The mango trees… They are so big, so lush, standing so firm in the storms of war. So many stories are told under their caring shade. I dedicated my book to one of my Ugandan friends, the late journalist Caroline Lamwaka. She once sent me one of her unpublished poems, written in a style similar to the great Ugandan poet, novelist and anthropologist Okot p’Bitek. Caroline very much wanted me to include her poem into my book, and I did. I would like to repeat it in part here:
Yes, indeed it is better
To return to the ruins of the old homestead
Than never to return at all
Soon all the people will return,
And the neighbourhood will be filled with laughter and joy
The laughter of children, running and playing
The giggles and laughter of the girls and women
As they joke and cut grass
Huts will be rebuilt, and compounds cleared
And the mango trees will blossom with fruits.
As I note in the conclusion to my book, I like to think that as long as the mango trees in Africa grow and blossom – although in northern Uganda the army sometimes has cut them down in the effort to deny the rebels food – Caroline’s hope lives on. It must. Thus I end my book by quoting the French philosopher Maurice Merleau-Ponty. “Underneath the clamor a silence is growing, an expectation,” he once wrote. “Why could it not be a hope?”

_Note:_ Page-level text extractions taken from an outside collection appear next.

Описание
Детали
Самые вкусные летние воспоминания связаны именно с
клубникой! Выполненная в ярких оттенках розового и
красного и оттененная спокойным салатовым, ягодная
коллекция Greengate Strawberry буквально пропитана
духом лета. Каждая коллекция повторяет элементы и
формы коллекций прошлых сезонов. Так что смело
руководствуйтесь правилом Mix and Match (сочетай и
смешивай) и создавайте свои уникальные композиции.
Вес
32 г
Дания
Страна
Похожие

Why not? In facilitating this hope, I suggested by presenting my book in memoriam of Caroline, we need to understand better how people in war-torn settings like Uganda act upon their immediate and wider surroundings, as they try to understand not only the violent practices of the warring parties but also the international involvement. It was my great wish that this would make my book an important read not only about Uganda, nor only about the Lord’s Resistance Army, but more, also beyond Uganda, even beyond Africa. It was my hope that the stories of my book would say something about the human condition more generally, that every culture is potentially all cultures. For me, the Margaret Mead Award is the finest acknowledgment of this wider ambition of mine. As the conflict that I write about has dangerously evolved and expanded in time and space, over ever widening stretches of Africa and with a most violent logic of its own, so increases the relevance of my book and those of my colleagues, which just as mine are build on in-depth and long-term fieldwork engagements. There are a few important books out there now that take us beyond the many stereotypical journalist accounts. It is my hope that these books can find a wider readership, and that they inspire people to reflect critically upon what is going on in Africa today, and our role in it. I therefore also like to hear from readers of Living with Bad Surroundings, because I see feedback as part of the dialogue that really defines anthropology for me. And dialogue is the only real hope in our contemporary global times of militant and military thinking. By cultivating the dialogue, we can work for good and peaceful surroundings, in Uganda and beyond. “Never doubt that a small group of thoughtful, committed citizens can change the world,” as the legendary quote attributed to Margaret Mead has it. “Indeed, it is the only thing that ever has."